27 março 2013

Quero ser cremado

Quando eu morrer, ao meu corpo por favor ateiem fogo. Já que vou estar sem sangue nas veias, sem cor e gelado, em piedade eu peço para que, como um filhote abandonado que treme de frio, esquentem-me. Joguem fogo no meu cadáver, vamos lá! O mundo precisa de mais e mais praticidade. Acabem com todos os cuidados inúteis de beleza que cultivei durante anos, não entreguem nenhuma festa de bandeja para os vermes de um túmulo. Eu quero ser cremado.
Então nem inventem de me enfiar em um amadeirado luxuoso de 2 metros por 90! De jeito nenhum gastem com a minha exiguidade. Gastos com ausência só se for pra viajar - e desta vez a viagem é só de ida e sem escalas. Pensa só que terror ter que ficar deitado no mesmo lugar, imóvel, durante toda a morte. Que saco. Preciso andar por aí, não quero parar o meu descobrir nem mesmo no post mortem - até porque é na morte que se escondem as melhores descobertas. E Deus me livre ter que andar pelas esquinas de um cemitério toda noite! Maldita limitação!
Vejam bem: tem tanta gente morrendo que falta até espaço. Já não existe antro de sem-vidas que aloje um cadáver debaixo da terra. Nos empilharam, gaveta sobre gaveta. Arquivo literalmente morto. E, por isso, se não atenderem este meu apelo crítico-argumentativo, meu corpo então ficará lá, em um repouso tão inútil quanto o período entre a morte e a nova vida. Insisto: favor me incinerar. Afinal, quando morrer eu vou virar número mesmo. Vai estar no papel. Vou passar de vivo para morto - muda só uma palavra, muda só a situação, é só um carimbo. Favor então só providenciar o atestado de óbito. De resto, mais nada. Simples assim: me deixem no papel. Unicamente. Eu quero ficar no papel! Me deixem em forma de palavra. 'Morto'. Quero morrer e virar palavra, prosa e poesia. E não decomposição. A poesia em si nunca se decompõe.

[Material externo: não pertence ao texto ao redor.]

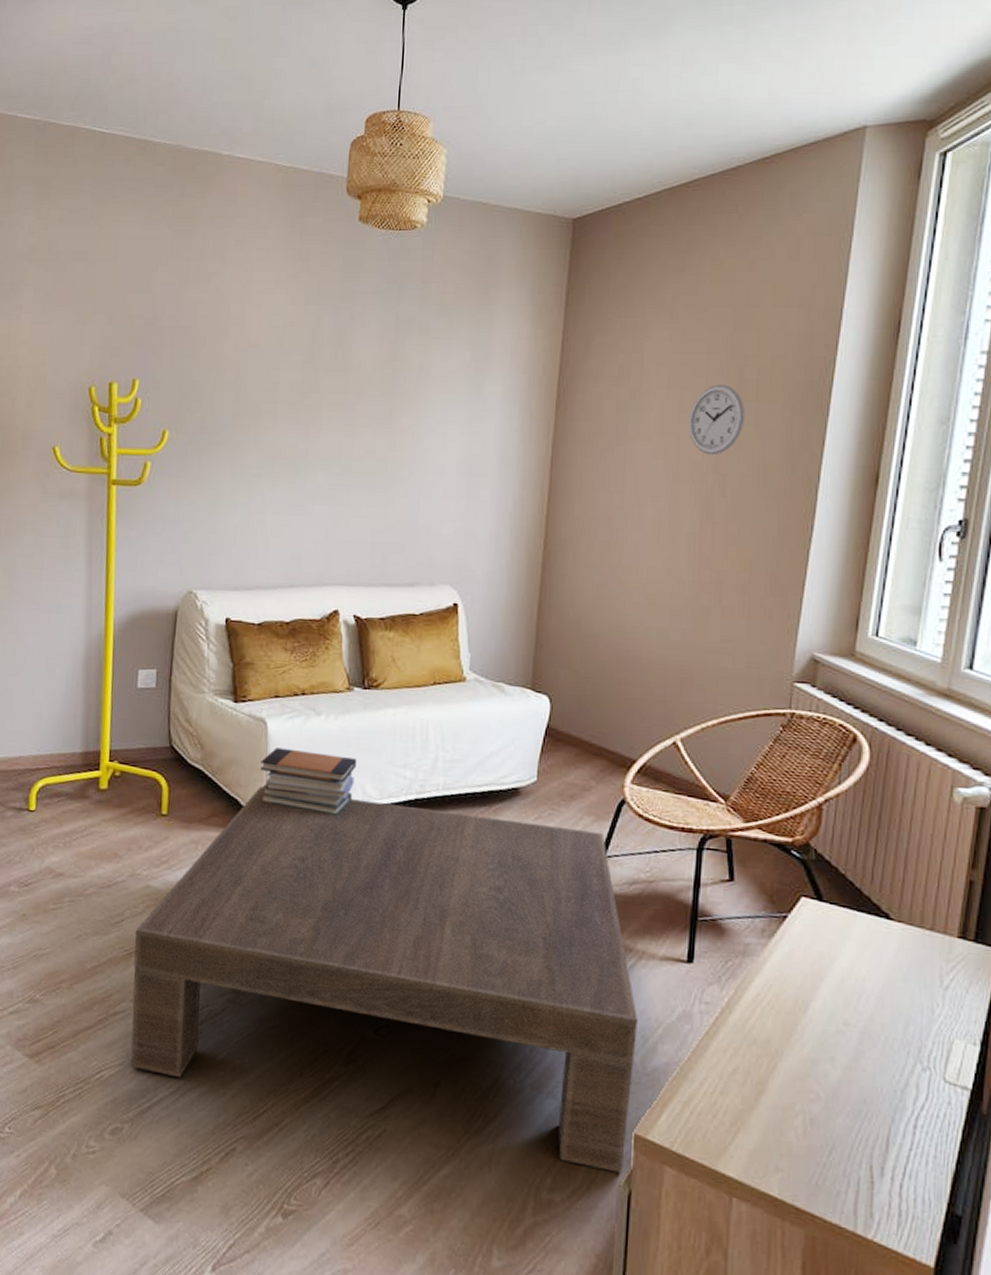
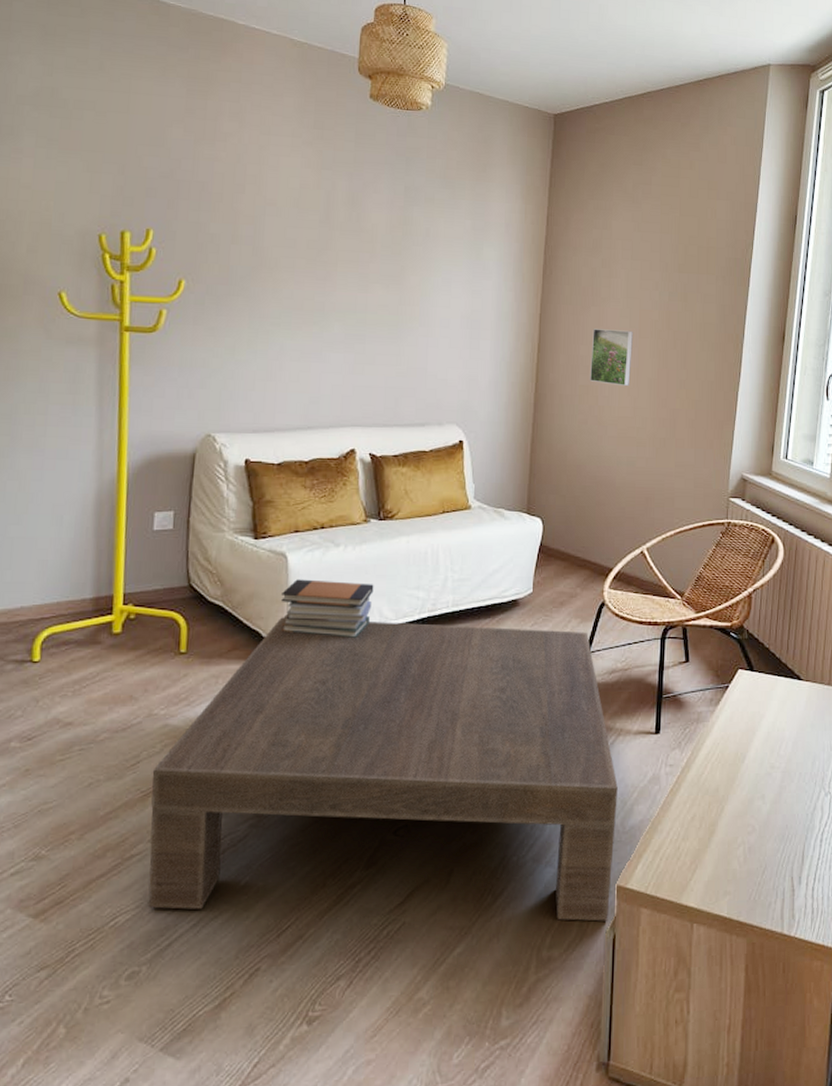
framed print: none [611,473,670,543] -> present [589,329,634,387]
wall clock: present [689,384,744,455] -> none [648,258,689,316]

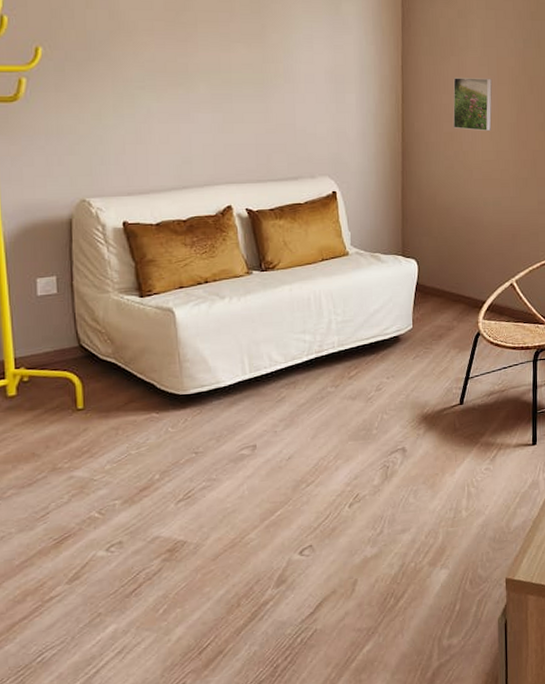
coffee table: present [148,617,618,922] -> none [62,360,502,642]
book stack: present [281,579,374,638] -> none [172,331,262,383]

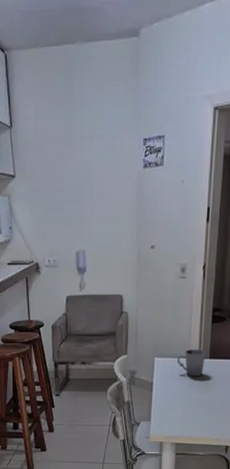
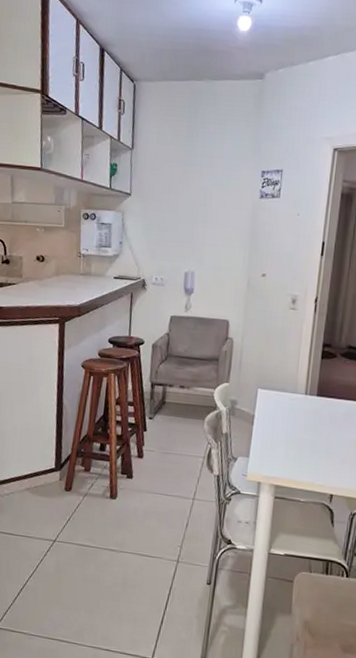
cup: present [176,349,206,376] -> none [281,384,314,414]

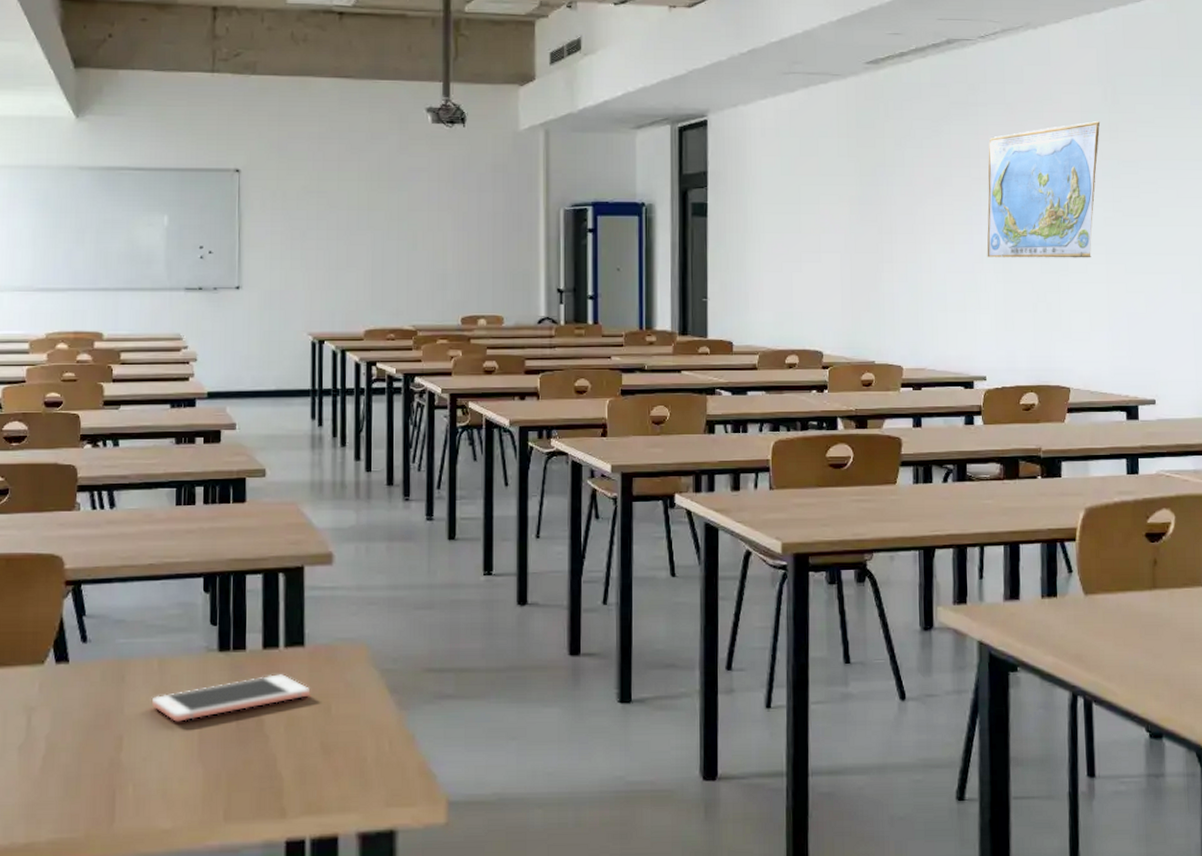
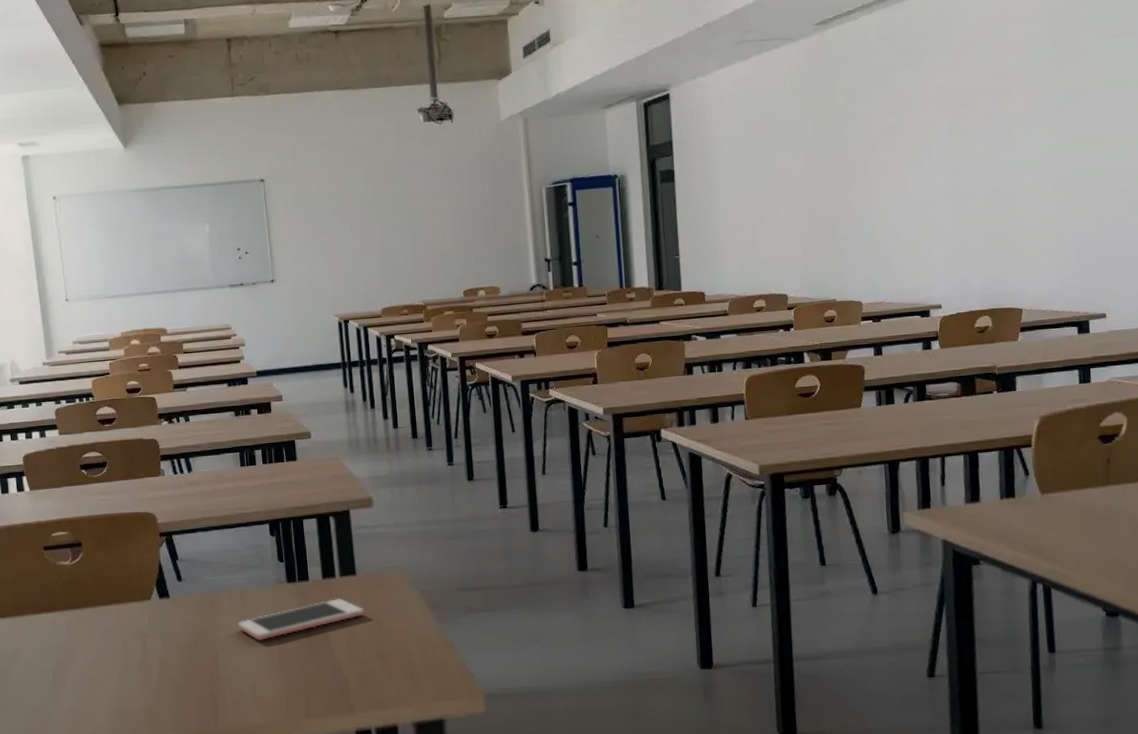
world map: present [987,121,1101,258] -> none [936,56,1046,196]

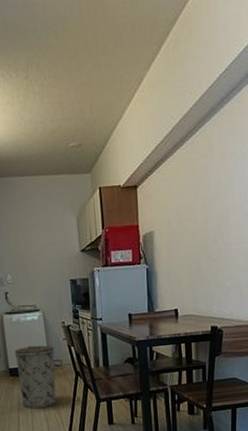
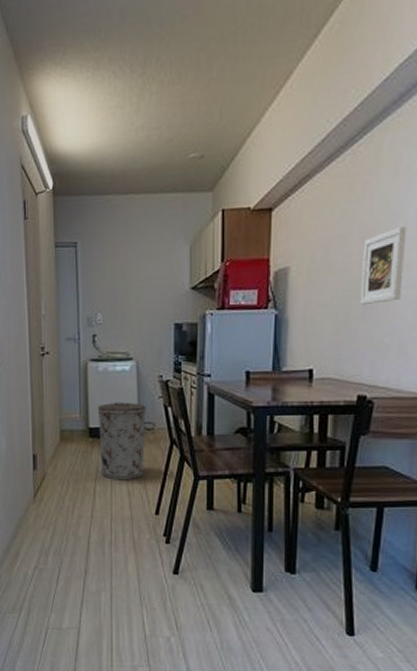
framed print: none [205,197,235,258] -> present [360,226,407,305]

Resumindo e sumindo, não quero lugar para visitas. Não um lugar fixo. Nem pensar! Visitem-me sempre, visitem-me em pensamento. Assim como uma nova organização religiosa sem recursos financeiros para edificar um templo que então resolve pregar a sentença de que Deus está em todo lugar. Todos os mortos estão. Pra que igreja? Pra que caixão? Não me deixem apodrecer! Cruz credo, me exterminem de uma vez!  Deixem o fogo consumir qualquer resquício de vida que tenha se aglomerado em algum canto do meu corpo distraído. Au revoir pra todos então. Pá! Virei pó.
Por fim, peço para que não pensem que estas palavras são bruscas. Brusca é a vida, não eu. Porém, quando eu morrer, ao meu corpo por favor ateiem fogo.